Sinto falta de conseguir fazer algo minimamente bem.
Mas vem também uma ansiedade muito ruim. Pelo ambiente. Pelas pessoas. Pelas dores e gatilhos que isso me causa. Pela culpa que me corroe a três anos. "Se eu tivesse ficado mais isso não tinha acontecido". Pela inutilidade e mãos atadas ao não poder resolver nada.
Eu gosto do controle, gosto de ter a situação nas minhas mãos. Gosto de saber que se tudo der errado foi uma responsabilidade minha. E só minha.
Eu tô fora de controle. Não queria fazer isso.
Mas eu também sou leal demais. Tenho que lidar com minhas promessas.
Sinto saudades de atuar.
De rodar num palco. Ter um espaço delimitado e marcado pra ser alguém que não seja eu.
Sinto saudades de deixar de ser a Gabrielle por algumas horas. De poder me reinventar e viver a vida de outra pessoa. Viver uma vida que foi escrita por alguém como eu e você.
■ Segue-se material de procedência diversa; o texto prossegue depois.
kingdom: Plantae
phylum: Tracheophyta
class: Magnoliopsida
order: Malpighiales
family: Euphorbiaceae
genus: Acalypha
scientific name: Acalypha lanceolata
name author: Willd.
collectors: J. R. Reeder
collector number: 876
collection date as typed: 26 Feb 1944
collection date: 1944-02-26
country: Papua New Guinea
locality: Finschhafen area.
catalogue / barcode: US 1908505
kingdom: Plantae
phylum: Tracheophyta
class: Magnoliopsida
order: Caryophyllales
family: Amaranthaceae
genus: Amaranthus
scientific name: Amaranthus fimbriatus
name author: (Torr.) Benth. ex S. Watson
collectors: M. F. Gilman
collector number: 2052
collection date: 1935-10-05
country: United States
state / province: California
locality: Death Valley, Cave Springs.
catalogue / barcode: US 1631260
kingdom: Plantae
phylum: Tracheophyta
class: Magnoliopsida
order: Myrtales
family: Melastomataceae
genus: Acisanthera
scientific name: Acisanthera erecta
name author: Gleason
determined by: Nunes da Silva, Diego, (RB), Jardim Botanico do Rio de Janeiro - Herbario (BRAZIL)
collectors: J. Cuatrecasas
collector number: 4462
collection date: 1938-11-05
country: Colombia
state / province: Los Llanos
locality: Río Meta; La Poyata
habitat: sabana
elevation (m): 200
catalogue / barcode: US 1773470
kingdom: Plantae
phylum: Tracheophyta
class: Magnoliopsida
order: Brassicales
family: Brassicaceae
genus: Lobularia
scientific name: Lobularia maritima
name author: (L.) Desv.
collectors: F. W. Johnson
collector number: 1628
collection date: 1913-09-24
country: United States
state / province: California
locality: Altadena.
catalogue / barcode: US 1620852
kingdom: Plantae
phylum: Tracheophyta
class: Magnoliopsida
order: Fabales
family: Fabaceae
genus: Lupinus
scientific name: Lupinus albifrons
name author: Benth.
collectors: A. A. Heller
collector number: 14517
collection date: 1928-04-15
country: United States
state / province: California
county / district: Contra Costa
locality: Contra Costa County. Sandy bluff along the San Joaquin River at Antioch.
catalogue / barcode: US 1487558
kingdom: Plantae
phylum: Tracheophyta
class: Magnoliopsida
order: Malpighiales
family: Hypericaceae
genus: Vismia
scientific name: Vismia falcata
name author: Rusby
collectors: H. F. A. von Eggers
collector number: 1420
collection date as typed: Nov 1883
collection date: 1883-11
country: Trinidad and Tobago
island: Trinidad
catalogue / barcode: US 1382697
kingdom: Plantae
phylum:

Uma vida por Nelson Rodrigues ou Shakespeare.
Sinto falta. Mas não é momento de ser forte. De encarar isso. Não me sinto pronta. Me sinto fraca. Debilitada. Com nojo de mim. Triste.
É bizarro como memórias tão boas da minha vida se misturaram com coisas tão ruins que não sei mais desfazer esse emaranhado de fios que deveriam estar desconexos.